- Hoteliers are budgeting for 2026 based on “realism,” with labor, renovations, and food and beverage costs being the highest expected expenses.
- Labor costs are stabilizing but remain high due to competition and inflation, with companies treating retention as an investment in service consistency.
- Renovation and maintenance costs are elevated due to high construction wages and tariffs, leading owners to closely scrutinize capital spending.
- To manage F&B costs and overall instability, operators are engineering and simplifying menus and focusing on contribution margin growth.
U.S. hoteliers are bracing for a road filled with cost increases as they finalize budgets for 2026, adopting a strategy based on “realism and not on hope.” The industry is adapting to a significantly more expensive operating environment where cost reduction and efficiency are prioritized over relying solely on revenue growth.

The three primary areas driving expense growth are labor, renovations, and food and beverage (F&B). Labor costs remain the largest expense, fueled by inflation and competition, though rapid wage increases have stabilized. Management companies are emphasizing staff retention as an investment in service consistency, rather than viewing labor purely as a cost to be minimized.

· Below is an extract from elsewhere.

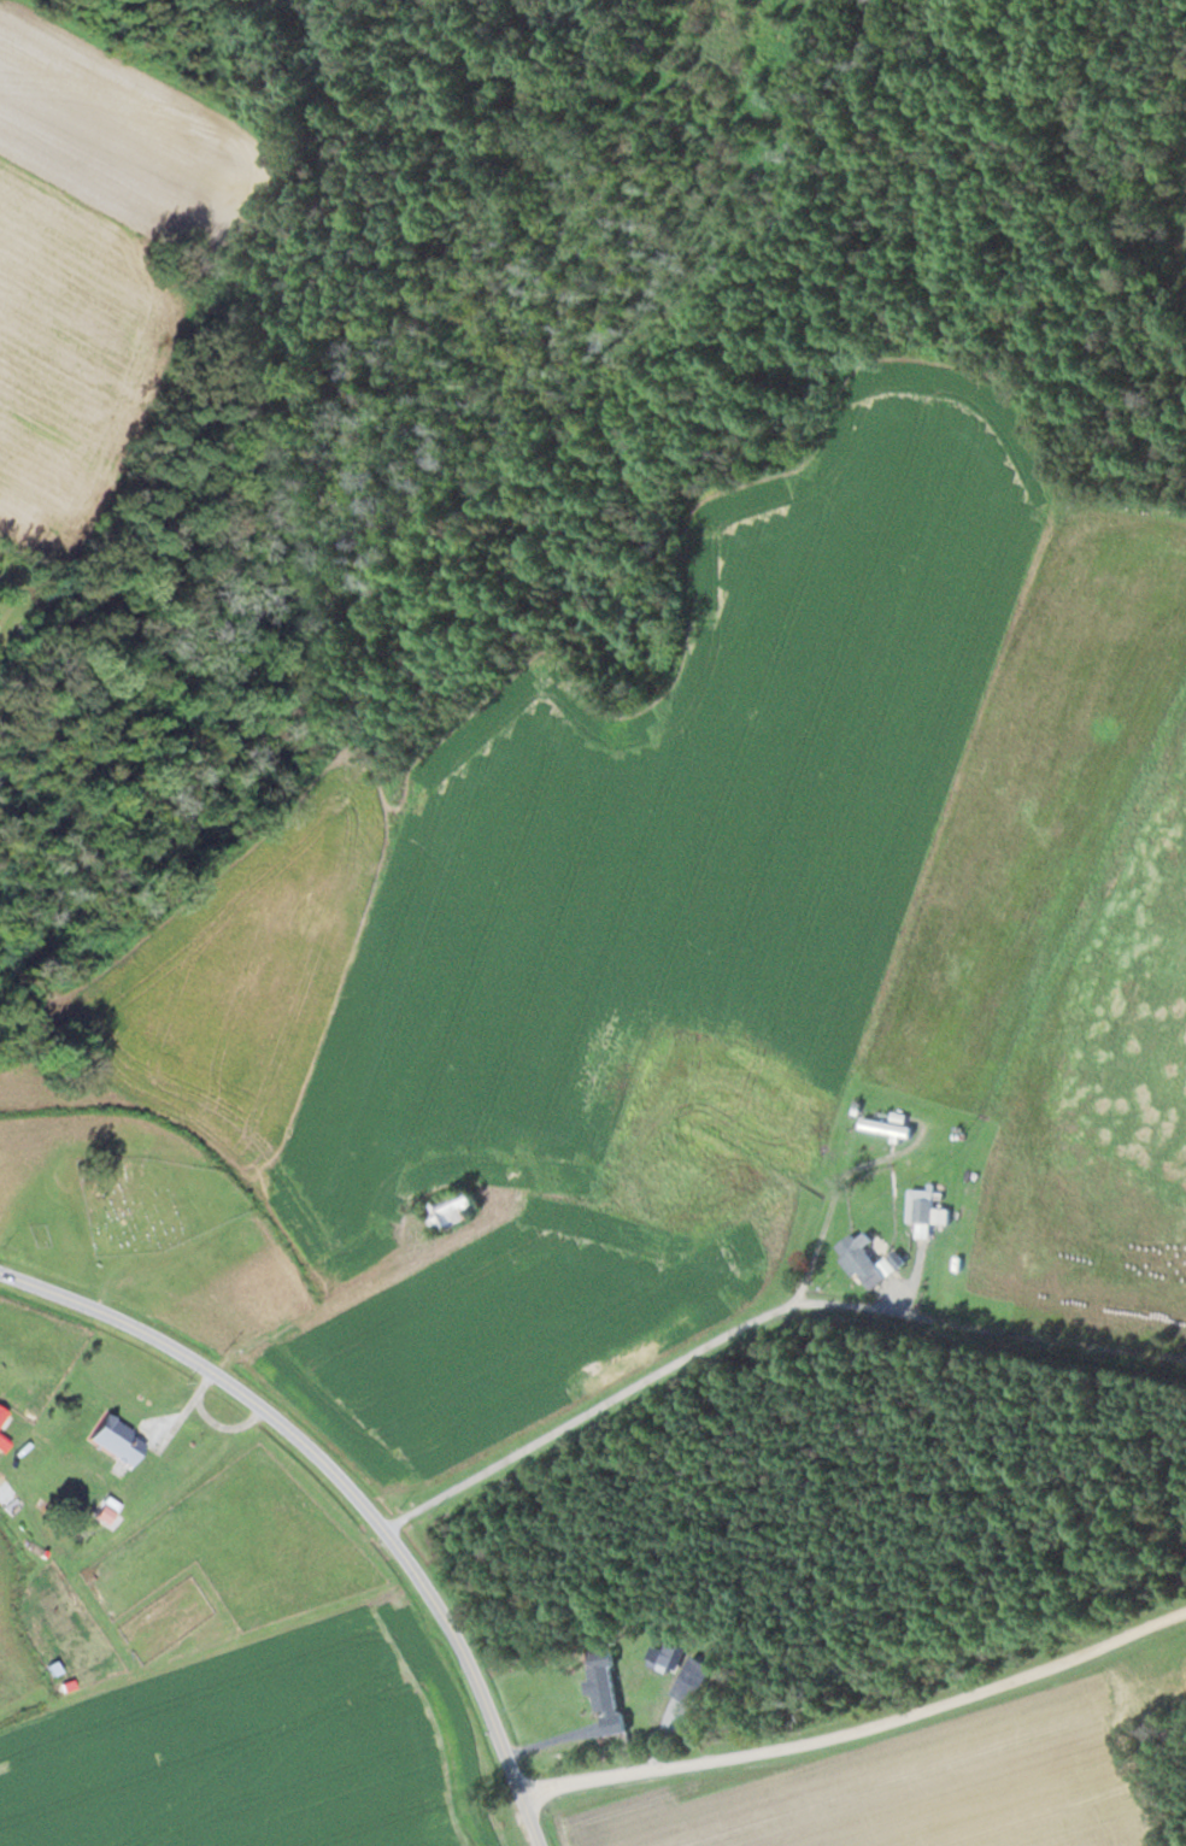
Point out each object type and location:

Renovation and maintenance costs remain elevated due to high construction labor wages and the lingering impact of tariffs. Owners are scrutinizing capital projects and proactively increasing their repair assumptions, recognizing that deferring necessary maintenance will negatively impact guest scores. In the F&B sector, costs are rising due to material instability; operators are responding by actively engineering and simplifying menus to improve contribution margins. To manage the overall financial environment, management companies are implementing comprehensive readiness plans that focus on daily financial forecasting and early communication with vendors to control expense growth.